Life cycle of the liver fluke
Eggs are passed in the faeces of the mammalian host, then hatch, releasing miracidia (larvae). These have a short lifespan and must infest a suitable snail within three hours.
In the infected snail, the young parasite goes through two stages – the sporocyst (an elongated sac) and the redia (a larval form with an oral sucker) – before emerging as a cercaria. It has a tapering head with large penetration glands and is passed on when the snail attaches itself to plant material.

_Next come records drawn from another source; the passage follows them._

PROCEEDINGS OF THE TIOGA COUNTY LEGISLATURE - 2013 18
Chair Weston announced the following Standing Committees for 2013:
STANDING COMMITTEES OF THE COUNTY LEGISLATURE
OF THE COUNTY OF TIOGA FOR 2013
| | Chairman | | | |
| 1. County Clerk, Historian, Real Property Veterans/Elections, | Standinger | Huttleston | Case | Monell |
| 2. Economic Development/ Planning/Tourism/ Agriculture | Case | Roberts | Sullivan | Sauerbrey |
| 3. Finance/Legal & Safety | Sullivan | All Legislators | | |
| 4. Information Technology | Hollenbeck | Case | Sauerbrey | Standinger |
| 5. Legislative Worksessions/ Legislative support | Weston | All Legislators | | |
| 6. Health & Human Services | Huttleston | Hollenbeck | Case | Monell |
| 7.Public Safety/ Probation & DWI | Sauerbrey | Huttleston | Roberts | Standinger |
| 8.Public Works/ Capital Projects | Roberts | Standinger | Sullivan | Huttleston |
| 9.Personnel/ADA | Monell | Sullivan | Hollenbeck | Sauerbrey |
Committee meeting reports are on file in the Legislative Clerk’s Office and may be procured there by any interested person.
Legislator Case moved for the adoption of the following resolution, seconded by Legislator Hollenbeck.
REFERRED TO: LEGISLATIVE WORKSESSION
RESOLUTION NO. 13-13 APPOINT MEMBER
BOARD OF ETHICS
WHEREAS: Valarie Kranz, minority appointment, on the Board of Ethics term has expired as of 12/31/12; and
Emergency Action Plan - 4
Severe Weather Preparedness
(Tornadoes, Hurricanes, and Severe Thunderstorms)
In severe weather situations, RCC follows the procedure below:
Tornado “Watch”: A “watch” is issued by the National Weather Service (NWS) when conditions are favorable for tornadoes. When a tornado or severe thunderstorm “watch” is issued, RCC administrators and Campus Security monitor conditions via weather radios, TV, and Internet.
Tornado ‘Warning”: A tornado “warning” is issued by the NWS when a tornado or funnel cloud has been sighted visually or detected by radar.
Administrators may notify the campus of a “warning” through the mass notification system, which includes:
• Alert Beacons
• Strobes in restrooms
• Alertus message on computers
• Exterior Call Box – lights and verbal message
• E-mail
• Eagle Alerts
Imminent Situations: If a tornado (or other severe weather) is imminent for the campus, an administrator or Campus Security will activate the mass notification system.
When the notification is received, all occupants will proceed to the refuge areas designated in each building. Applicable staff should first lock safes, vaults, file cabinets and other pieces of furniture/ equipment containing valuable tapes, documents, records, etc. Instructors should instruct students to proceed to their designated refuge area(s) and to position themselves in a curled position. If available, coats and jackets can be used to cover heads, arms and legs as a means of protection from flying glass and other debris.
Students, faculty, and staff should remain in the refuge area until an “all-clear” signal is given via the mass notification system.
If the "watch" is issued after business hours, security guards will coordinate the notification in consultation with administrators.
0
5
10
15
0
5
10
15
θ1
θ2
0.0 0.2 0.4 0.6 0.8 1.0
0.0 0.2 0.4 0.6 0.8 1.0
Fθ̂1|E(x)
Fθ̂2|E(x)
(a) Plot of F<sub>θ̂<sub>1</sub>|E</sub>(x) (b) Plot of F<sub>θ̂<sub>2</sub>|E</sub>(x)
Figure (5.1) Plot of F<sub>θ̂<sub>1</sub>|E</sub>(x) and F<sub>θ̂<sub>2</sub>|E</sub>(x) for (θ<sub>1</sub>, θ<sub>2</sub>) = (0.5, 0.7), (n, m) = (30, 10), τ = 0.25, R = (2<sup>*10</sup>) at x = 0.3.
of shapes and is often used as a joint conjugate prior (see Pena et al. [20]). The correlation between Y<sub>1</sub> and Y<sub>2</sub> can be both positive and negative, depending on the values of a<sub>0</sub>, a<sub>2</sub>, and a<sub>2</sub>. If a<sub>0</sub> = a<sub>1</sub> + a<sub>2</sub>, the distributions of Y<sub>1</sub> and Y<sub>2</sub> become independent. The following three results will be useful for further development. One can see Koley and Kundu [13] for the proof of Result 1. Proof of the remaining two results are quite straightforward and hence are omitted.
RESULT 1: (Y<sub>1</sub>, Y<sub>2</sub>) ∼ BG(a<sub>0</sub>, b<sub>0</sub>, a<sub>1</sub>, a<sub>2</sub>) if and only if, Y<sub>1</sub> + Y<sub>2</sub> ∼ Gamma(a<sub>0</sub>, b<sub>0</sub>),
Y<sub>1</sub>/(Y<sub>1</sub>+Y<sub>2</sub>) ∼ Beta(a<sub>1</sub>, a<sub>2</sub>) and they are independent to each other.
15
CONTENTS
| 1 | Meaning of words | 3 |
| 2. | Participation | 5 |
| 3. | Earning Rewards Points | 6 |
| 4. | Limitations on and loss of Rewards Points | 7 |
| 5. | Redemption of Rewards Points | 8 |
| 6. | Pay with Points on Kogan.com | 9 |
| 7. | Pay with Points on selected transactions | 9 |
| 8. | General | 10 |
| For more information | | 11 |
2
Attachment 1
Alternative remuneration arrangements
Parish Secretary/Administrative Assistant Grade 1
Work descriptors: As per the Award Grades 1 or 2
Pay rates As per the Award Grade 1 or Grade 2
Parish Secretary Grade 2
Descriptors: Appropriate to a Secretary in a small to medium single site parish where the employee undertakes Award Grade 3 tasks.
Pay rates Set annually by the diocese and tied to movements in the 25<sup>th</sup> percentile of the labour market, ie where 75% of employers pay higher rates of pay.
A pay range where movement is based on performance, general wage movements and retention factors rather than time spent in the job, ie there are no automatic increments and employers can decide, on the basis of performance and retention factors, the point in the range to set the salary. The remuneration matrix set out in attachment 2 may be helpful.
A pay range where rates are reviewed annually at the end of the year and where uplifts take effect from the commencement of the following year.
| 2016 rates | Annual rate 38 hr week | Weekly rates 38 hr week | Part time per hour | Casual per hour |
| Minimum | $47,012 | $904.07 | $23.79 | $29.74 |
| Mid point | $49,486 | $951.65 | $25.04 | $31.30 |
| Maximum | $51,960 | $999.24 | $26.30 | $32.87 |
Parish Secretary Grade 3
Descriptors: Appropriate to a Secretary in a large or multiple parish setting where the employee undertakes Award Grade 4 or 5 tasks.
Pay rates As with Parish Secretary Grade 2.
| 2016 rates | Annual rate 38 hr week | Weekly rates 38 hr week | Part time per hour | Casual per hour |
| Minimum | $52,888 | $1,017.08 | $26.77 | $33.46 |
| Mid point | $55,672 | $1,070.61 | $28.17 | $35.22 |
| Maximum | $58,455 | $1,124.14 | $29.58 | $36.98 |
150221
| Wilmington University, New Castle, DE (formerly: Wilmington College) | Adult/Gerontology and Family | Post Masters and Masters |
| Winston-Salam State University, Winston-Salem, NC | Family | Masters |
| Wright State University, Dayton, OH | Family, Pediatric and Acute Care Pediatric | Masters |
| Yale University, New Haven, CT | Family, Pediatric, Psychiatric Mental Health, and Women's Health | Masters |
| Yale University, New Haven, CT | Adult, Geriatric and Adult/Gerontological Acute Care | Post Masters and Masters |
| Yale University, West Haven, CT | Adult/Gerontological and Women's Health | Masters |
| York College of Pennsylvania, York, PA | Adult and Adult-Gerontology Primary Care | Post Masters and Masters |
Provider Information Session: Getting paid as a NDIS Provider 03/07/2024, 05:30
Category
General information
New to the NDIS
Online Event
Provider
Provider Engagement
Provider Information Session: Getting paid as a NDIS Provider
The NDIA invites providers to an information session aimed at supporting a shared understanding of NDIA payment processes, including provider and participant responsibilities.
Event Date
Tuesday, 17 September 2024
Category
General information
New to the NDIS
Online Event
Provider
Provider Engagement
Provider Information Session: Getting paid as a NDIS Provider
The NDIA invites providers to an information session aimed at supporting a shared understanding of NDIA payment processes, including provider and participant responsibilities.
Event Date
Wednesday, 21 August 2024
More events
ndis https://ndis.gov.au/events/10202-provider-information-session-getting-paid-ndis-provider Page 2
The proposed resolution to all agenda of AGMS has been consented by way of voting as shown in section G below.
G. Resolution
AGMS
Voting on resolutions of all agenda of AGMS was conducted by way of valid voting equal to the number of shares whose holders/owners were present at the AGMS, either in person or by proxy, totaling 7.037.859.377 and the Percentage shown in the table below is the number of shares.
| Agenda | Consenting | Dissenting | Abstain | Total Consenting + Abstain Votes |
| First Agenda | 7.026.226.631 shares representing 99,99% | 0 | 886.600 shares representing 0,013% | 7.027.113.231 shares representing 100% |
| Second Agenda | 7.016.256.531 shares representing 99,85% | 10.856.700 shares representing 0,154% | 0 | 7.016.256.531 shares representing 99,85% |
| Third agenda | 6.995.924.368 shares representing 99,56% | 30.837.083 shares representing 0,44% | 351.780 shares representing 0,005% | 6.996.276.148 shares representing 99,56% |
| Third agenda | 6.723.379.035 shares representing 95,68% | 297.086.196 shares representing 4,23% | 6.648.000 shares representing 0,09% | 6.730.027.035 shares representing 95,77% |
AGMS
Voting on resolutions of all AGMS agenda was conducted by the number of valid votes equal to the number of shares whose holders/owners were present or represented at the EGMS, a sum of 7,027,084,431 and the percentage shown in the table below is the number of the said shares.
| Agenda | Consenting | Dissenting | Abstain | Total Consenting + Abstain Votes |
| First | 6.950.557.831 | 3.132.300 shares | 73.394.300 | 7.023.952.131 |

Here it encysts and emerges as a metacercaria at least six weeks later. If conditions are unfavourable the process may take longer. One miracidium can produce more than 600 metacercariae. Sheep or cattle ingest the metacercariae, which enter the intestinal wall and penetrate the liver capsule.
The immature flukes then take six to eight weeks to migrate through the liver tissue before entering the small bile ducts. Finally, they travel to the larger bile ducts and occasionally the gall bladder.
Global economic impact
Fasciolosis is of great economic significance worldwide, with losses estimated to exceed billions of rands annually. Approximately 2,4 million humans and 600 million animals are affected every year.
Studies of the effect of F. hepatica infection on live weight gain in cattle have found a drop ranging from 0,07kg/week to 1,2kg/ week, depending on the level of the infection. In animals suffering from smaller fluke burdens, the clinical effect may be minimal and the loss of productivity is difficult to determine or differentiate from other causes such as nutritional deficiency.
Infected heifers have a delayed first oestrous cycle. In infected cows, milk yield and quality, especially of the solids-not-fat component, may be reduced in winter.
The level of liver condemnation at abattoirs worldwide varies according to the season and is reported to be as low as 0,26%. In areas where it is more common, the average rate following dry summers is reported to be 5%, but can be as high as 10% to 20% after wet summers.
Sheep do not appear to develop resistance to infection, and chronic liver damage occurs over several years. Significant losses in sheep include: reduced production and quality of wool; reduced lambing rates; poor growth rate of lambs and increased costs for replacement stock.